◆ **Text section**
━━━

Defend Truth

Opinionista

Let us all act like Cretans: Repeated colonialism conquered

mm

Ian von Memerty is a Zimbabwean-born South African entertainer, actor, singer, musician, writer, director and television presenter.

Crete is the largest of the Greek islands. A rugged jewel of endless crystal seas, vertiginous hills, plump olives and grapes, snow-capped mountains, year-round sunshine, heartwarming food and passionate people. And yet, in a country struggling with enormous debt, ballooning unemployment, political and social unrest and a bloated bureaucracy (sound familiar?), it is a shining beacon of hope.

Its lesson is, very simply stated, “History does not have to dictate the present, but no one will rescue us from our past.”

Unemployment on Crete is 4%, while in the rest of Greece it is 25%. Since 2010 they have had a degree of redefined and increased autonomy from central government in Athens and EU control in Brussels. Like South Africa, the two great drivers of prosperity in Crete are agriculture and tourism, and like South Africa their infrastructure is in urgent need of upgrade and development.

And historically? The centuries of brutal suppression, colonisation, invasion, grinding poverty that Crete has undergone make our three-century struggle to gain democracy seem relatively puny.

So here is Cretan history – stripped to the barest of bones. If you read this, try to feel the centuries of slaughter, dislocation, and horror that these dry facts cannot convey:

  • 2600 BC -1100 BCOne of the earliest civilisations known to man (Minoan) arises.

━━━

◆ **Data section**
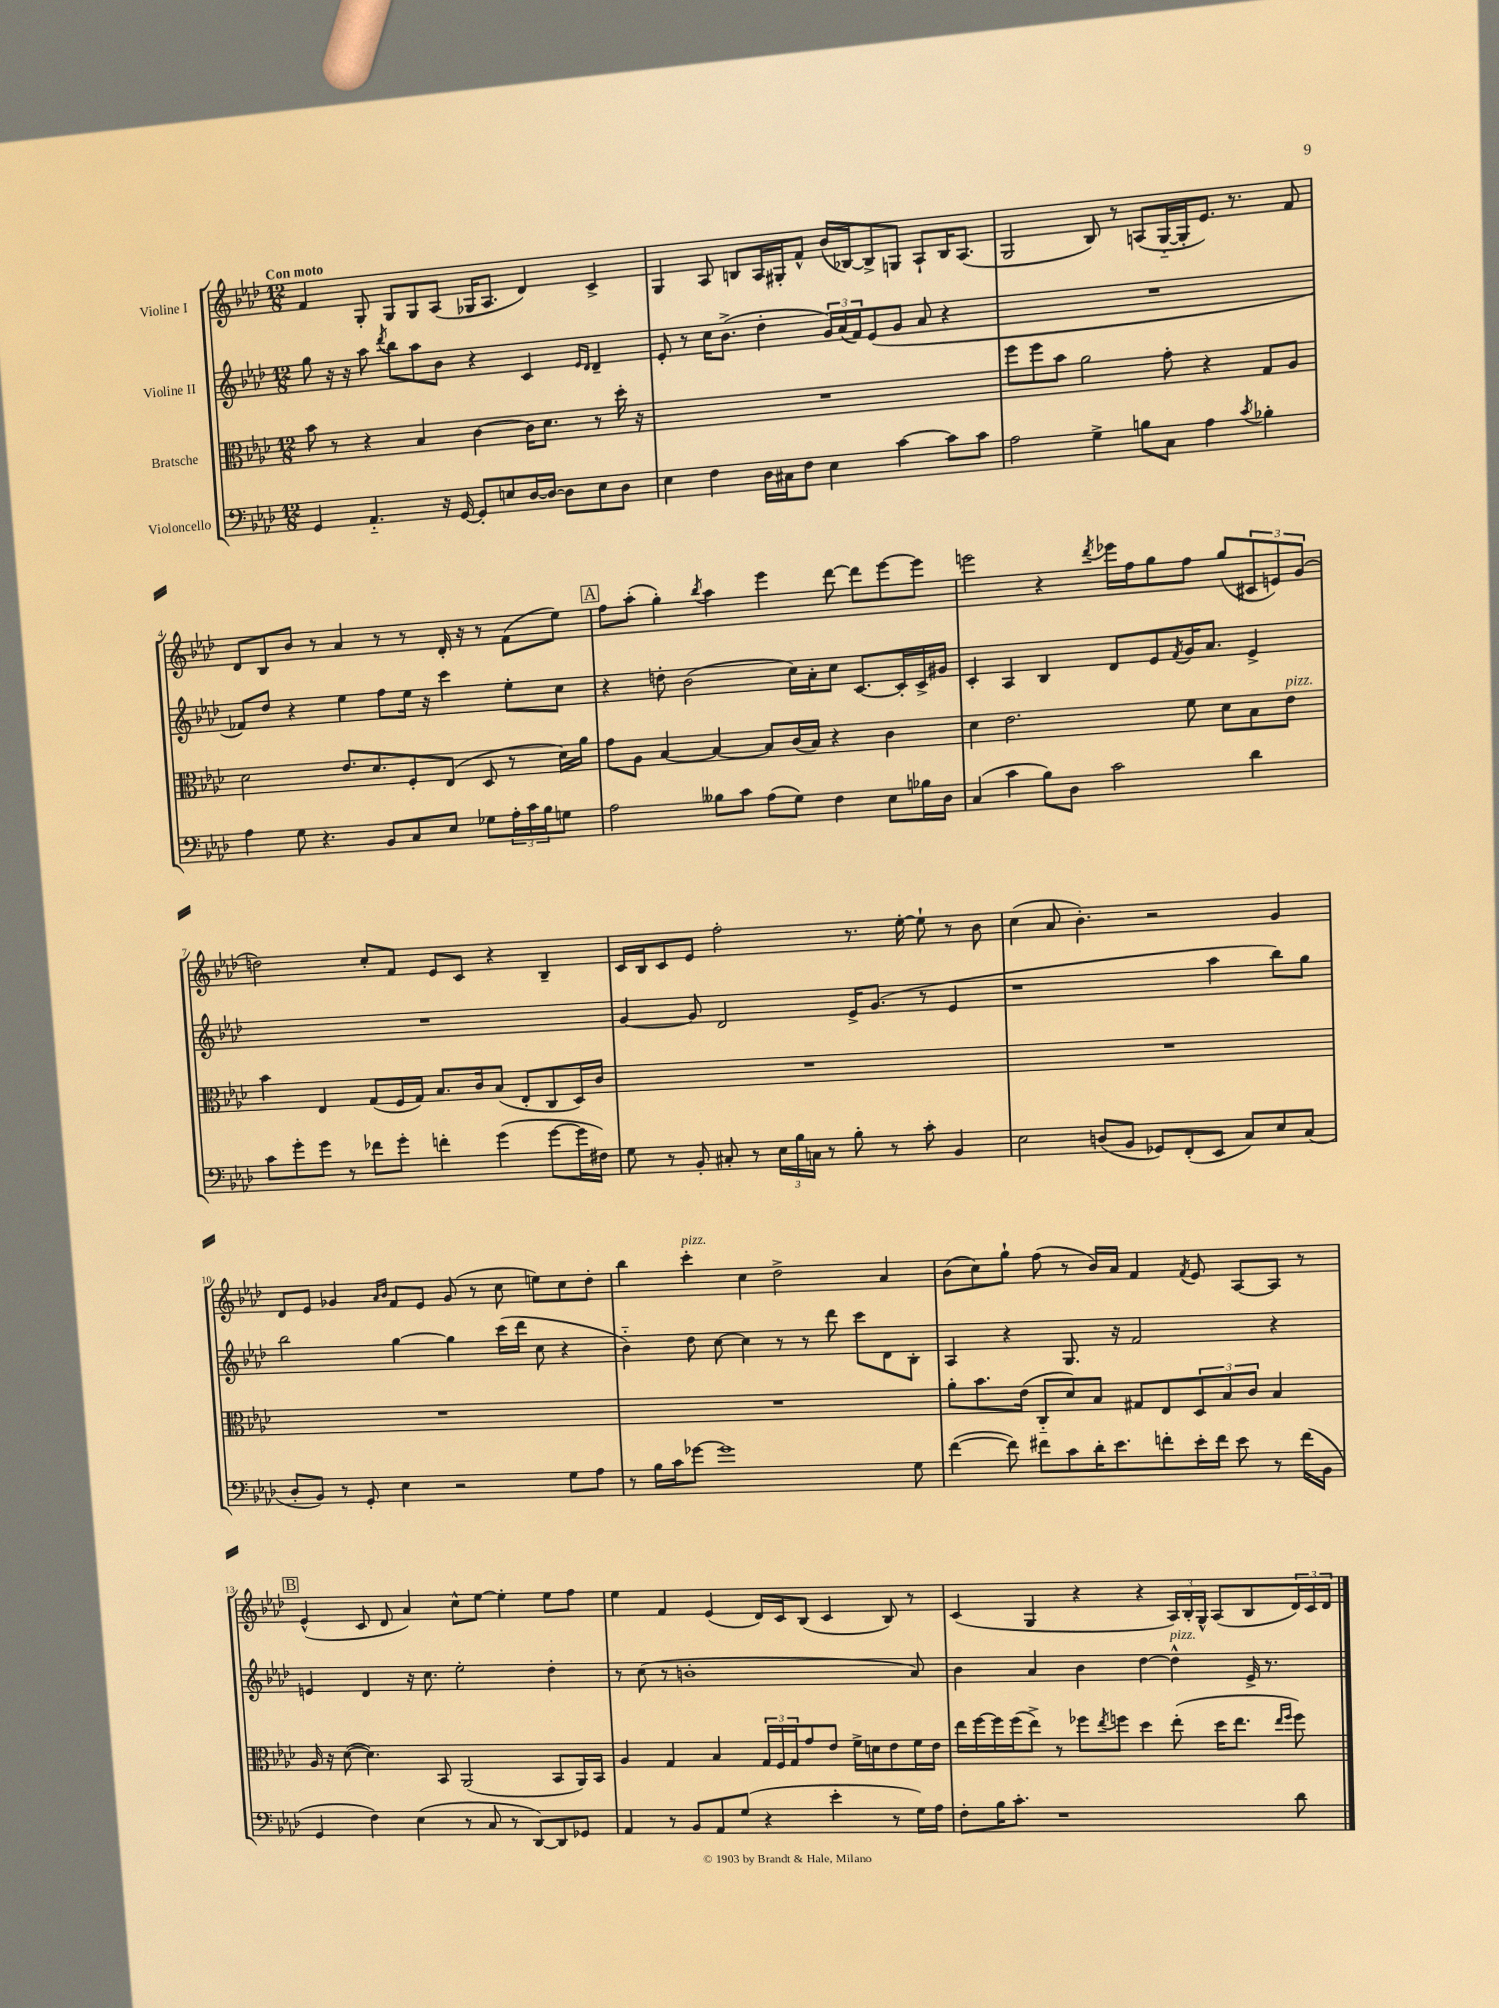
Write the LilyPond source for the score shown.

━━━

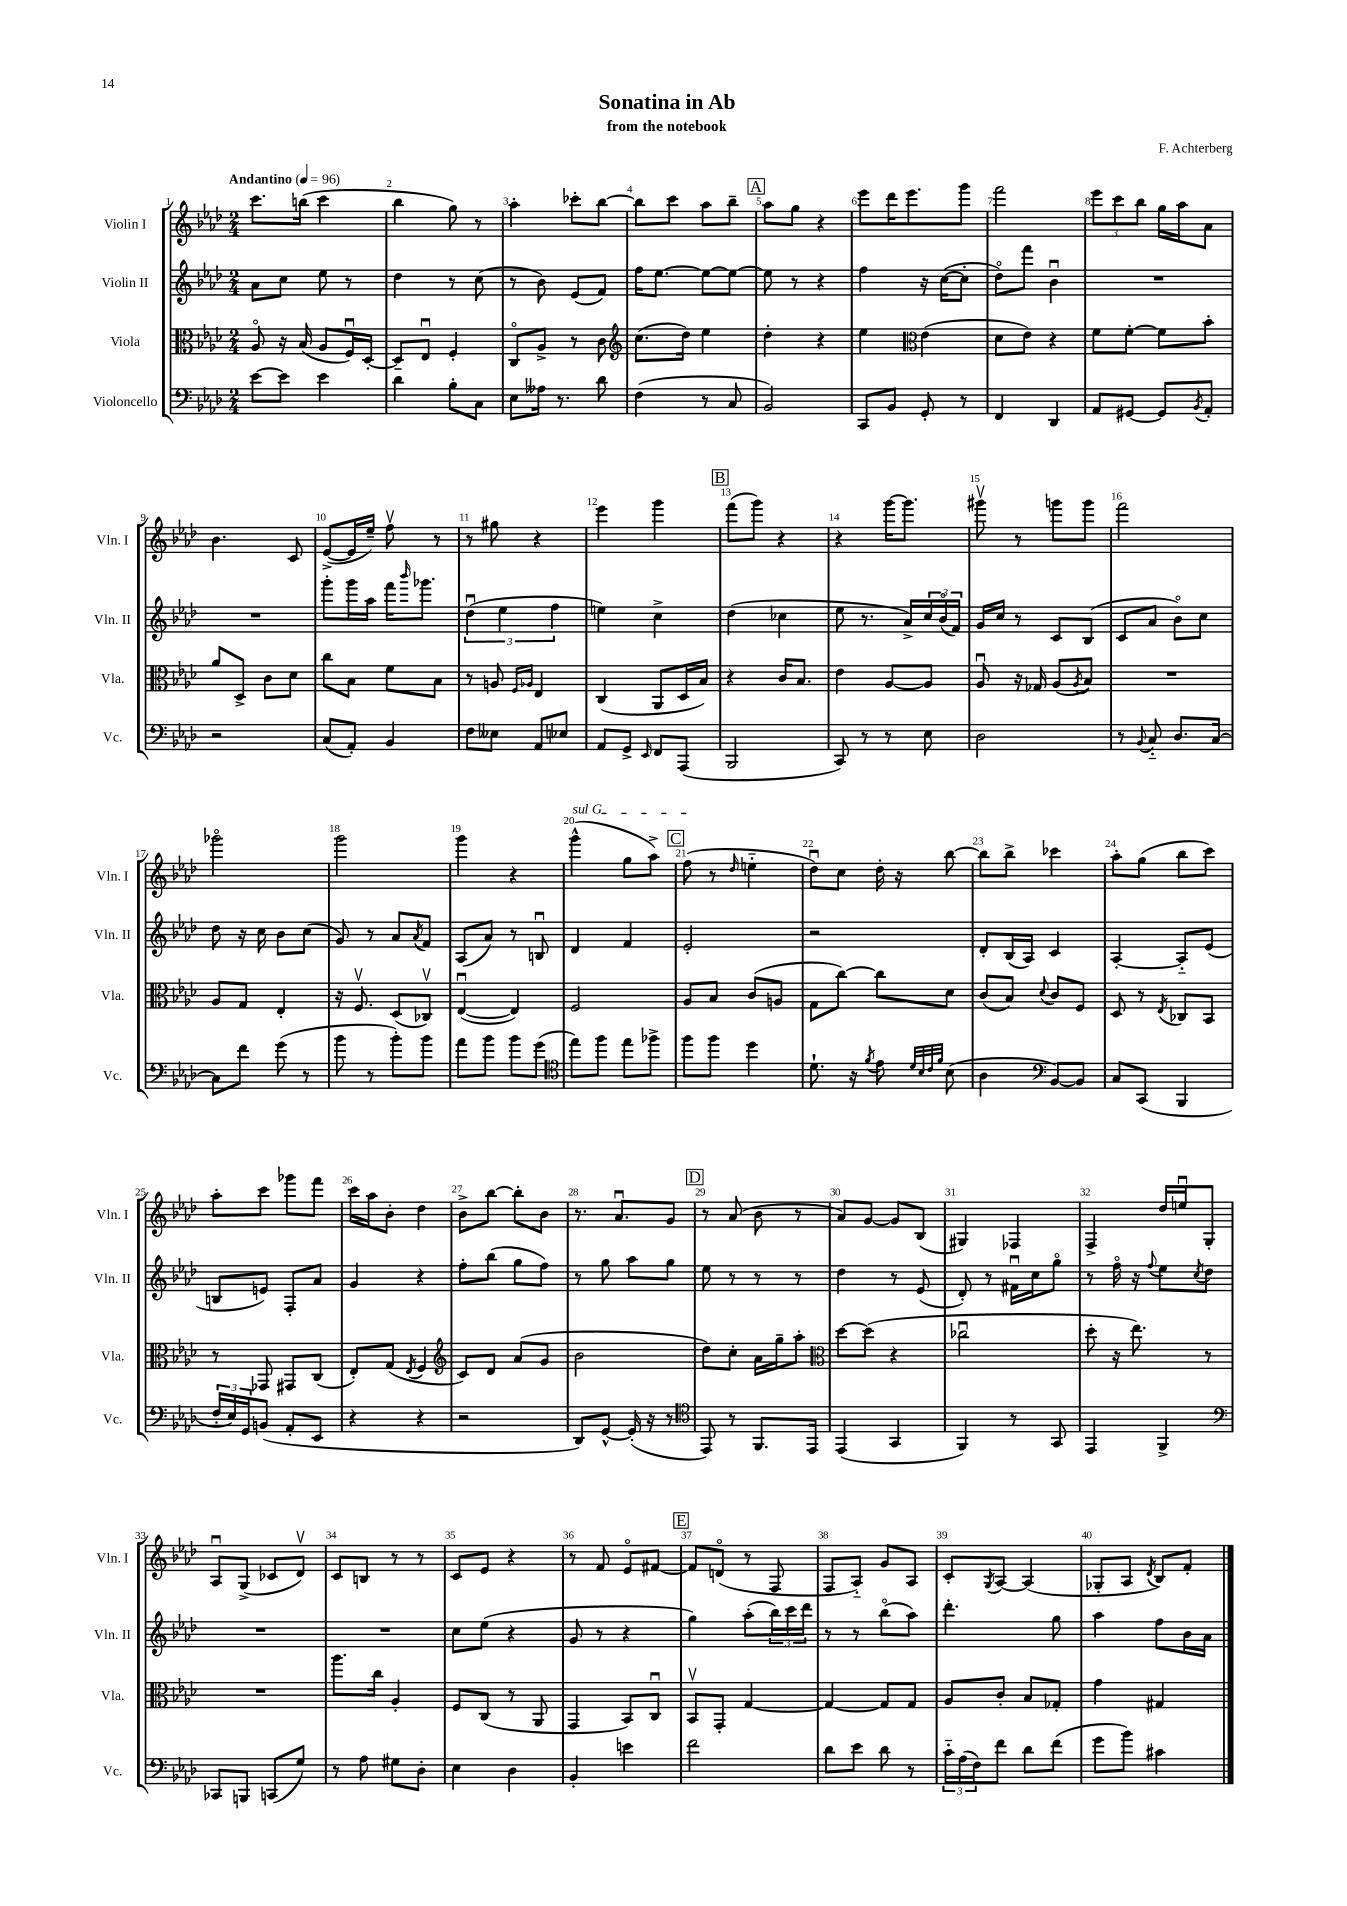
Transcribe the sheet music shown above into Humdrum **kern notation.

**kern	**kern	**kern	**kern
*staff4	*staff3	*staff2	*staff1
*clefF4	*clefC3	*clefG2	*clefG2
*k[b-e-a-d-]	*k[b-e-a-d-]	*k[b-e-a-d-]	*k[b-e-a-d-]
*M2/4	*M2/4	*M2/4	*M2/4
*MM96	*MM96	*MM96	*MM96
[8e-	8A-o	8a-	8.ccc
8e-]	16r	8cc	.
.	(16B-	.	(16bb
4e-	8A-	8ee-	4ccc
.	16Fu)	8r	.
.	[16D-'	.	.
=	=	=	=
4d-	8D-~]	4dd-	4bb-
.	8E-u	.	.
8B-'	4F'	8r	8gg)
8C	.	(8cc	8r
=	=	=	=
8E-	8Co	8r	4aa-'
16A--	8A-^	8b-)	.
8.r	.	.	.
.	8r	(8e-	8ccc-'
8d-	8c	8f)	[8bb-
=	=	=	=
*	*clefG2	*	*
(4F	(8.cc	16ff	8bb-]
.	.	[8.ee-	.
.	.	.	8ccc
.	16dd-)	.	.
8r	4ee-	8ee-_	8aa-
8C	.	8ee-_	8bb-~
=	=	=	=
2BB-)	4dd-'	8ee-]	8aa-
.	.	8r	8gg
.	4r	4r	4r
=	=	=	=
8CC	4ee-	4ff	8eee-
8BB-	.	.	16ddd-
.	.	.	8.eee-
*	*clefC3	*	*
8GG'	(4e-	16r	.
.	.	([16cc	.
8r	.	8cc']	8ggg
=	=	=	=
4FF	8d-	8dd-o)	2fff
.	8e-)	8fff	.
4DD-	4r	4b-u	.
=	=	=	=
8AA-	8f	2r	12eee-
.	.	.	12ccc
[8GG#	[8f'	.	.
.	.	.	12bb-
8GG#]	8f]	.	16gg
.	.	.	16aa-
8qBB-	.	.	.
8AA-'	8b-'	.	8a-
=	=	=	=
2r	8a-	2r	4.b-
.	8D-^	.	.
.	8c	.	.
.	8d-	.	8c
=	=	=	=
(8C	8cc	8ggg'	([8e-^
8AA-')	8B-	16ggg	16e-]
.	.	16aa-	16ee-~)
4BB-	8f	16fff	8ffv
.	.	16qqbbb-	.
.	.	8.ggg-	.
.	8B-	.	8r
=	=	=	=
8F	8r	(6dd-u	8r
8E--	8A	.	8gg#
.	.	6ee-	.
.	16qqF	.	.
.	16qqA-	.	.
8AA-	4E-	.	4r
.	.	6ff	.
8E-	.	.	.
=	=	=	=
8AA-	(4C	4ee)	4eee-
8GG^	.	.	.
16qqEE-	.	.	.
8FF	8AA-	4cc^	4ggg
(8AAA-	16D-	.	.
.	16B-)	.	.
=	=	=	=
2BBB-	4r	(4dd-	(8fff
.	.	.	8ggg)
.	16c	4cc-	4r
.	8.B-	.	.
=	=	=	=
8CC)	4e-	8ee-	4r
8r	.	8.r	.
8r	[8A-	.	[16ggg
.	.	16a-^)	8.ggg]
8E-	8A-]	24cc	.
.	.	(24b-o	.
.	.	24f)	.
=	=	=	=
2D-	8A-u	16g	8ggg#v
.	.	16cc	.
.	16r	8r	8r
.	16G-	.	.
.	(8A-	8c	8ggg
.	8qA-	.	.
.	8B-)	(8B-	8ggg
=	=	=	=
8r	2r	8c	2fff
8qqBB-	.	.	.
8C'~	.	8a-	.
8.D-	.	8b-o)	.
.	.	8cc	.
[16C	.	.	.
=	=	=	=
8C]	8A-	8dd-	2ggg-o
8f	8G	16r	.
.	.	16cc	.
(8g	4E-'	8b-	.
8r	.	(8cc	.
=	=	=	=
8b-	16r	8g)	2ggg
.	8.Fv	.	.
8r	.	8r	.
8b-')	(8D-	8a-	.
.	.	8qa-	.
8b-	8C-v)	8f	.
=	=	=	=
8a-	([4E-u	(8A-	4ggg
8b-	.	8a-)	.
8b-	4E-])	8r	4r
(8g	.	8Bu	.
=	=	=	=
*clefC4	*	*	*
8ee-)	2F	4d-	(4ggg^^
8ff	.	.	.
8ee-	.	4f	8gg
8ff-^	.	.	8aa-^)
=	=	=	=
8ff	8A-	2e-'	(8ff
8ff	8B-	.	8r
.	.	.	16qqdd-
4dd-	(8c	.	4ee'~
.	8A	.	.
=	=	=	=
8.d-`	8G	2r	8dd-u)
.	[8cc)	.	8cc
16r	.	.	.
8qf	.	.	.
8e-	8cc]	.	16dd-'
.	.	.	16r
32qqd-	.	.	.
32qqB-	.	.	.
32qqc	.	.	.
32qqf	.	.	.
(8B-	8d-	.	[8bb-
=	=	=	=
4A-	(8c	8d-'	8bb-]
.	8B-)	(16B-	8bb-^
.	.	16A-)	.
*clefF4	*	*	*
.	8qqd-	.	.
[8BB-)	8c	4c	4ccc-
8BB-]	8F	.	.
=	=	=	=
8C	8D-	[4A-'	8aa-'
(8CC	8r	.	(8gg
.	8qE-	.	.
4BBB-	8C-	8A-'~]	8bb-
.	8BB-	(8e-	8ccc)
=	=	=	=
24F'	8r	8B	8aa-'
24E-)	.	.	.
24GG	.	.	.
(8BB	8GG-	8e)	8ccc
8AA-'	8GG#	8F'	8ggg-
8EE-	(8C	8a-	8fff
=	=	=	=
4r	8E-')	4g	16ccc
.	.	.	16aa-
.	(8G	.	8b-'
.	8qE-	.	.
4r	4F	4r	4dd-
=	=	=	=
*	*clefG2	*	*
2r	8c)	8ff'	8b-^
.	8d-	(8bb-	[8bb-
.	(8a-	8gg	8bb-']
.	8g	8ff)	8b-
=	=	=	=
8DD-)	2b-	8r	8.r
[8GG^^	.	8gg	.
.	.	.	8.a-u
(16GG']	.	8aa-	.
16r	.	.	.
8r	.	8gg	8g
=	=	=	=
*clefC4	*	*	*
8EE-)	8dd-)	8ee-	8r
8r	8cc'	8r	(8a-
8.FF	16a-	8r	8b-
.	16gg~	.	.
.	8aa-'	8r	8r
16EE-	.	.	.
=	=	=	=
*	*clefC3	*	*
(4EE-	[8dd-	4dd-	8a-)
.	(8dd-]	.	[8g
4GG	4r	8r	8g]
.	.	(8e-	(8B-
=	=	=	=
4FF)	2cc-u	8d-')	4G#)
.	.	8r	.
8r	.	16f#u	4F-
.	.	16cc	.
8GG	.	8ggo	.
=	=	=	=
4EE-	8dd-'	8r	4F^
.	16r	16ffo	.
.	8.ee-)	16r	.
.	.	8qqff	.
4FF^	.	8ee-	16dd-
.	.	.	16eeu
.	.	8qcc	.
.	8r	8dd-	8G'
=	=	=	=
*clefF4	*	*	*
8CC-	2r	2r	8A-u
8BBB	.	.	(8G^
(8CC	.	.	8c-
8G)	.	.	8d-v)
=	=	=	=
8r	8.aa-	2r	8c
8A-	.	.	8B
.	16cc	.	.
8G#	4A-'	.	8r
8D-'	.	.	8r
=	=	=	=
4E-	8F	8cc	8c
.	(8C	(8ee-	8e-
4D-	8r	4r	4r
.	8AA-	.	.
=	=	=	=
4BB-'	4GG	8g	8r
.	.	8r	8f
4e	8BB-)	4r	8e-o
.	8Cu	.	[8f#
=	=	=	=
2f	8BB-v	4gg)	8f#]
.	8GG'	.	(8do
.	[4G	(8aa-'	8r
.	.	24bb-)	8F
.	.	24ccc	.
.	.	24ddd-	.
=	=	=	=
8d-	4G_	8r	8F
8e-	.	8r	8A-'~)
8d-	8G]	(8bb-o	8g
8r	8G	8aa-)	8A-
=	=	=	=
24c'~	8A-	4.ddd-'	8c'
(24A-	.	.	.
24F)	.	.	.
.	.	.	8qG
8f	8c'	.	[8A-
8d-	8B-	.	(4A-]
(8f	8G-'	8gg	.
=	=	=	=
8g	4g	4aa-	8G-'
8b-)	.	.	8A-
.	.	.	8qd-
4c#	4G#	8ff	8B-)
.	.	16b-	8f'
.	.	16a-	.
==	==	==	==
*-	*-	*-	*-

━━━

◆ **Given instruction**
For the Crete opinion piece above, state whether each statement agrees with it, answering yes or no and quoting the deciding words: (a) Unemployment on Crete is 25%. (b) Agriculture and tourism are the two great drivers of prosperity in Crete. (c) Crete's increased autonomy from Athens and Brussels began in 2000.

◆ **Exercise result**
(a) No: "Unemployment on Crete is 4%, while in the rest of Greece it is 25%."
(b) Yes: "the two great drivers of prosperity in Crete are agriculture and tourism"
(c) No: "Since 2010 they have had a degree of redefined and increased autonomy from central government in Athens and EU control in Brussels."